■ AVAILABLE DATA ■
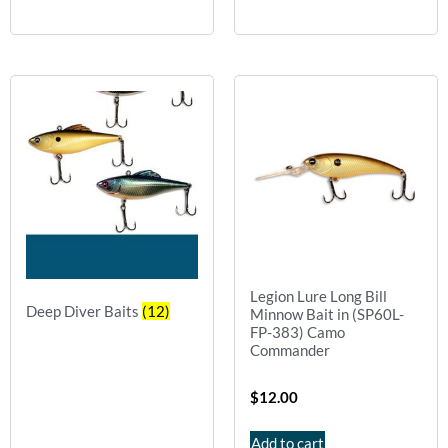
Legion Lure Long Bill
Deep Diver Baits
(12)
Minnow Bait in (SP60L-
FP-383) Camo
Commander
$
12.00
Add to cart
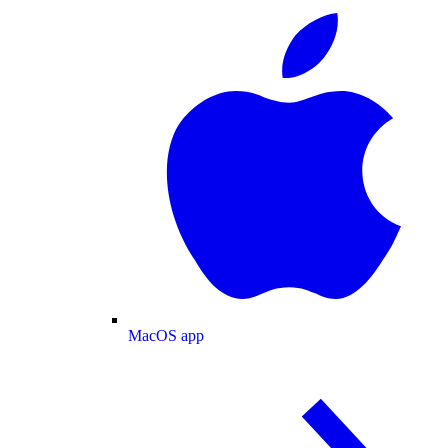
MacOS app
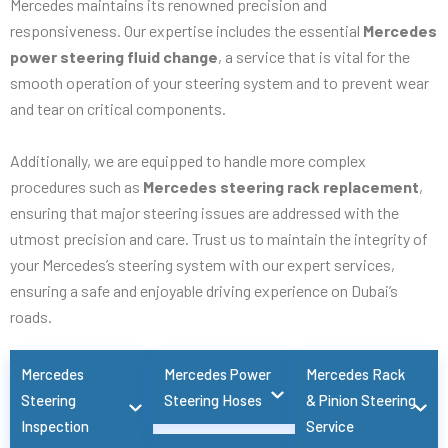
Mercedes maintains its renowned precision and
responsiveness. Our expertise includes the essential
Mercedes
power steering fluid change
, a service that is vital for the
smooth operation of your steering system and to prevent wear
and tear on critical components.
Additionally, we are equipped to handle more complex
procedures such as
Mercedes steering rack replacement
,
ensuring that major steering issues are addressed with the
utmost precision and care. Trust us to maintain the integrity of
your Mercedes’s steering system with our expert services,
ensuring a safe and enjoyable driving experience on Dubai’s
roads.
Mercedes
Mercedes Power
Mercedes Rack
Steering
Steering Hoses
& Pinion Steering
Inspection
Service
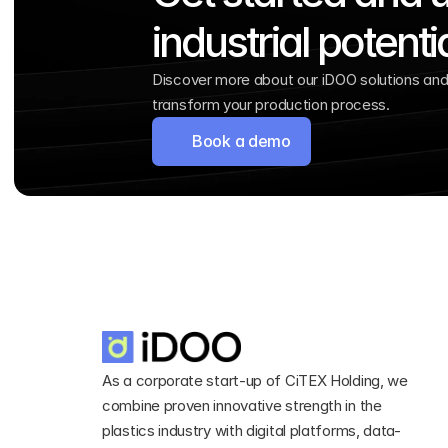
industrial potenti
Discover more about our iDOO solutions and 
transform your production process.
Book a demo
As a corporate start-up of CiTEX Holding, we 
combine proven innovative strength in the 
plastics industry with digital platforms, data-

■ YOUR OBJECTIVE ■
Your answer should be the lines above that contain the word "with", copied out.

■ SOLUTION FOR THIS TASK ■
ensuring that major steering issues are addressed with the
your Mercedes’s steering system with our expert services,
plastics industry with digital platforms, data-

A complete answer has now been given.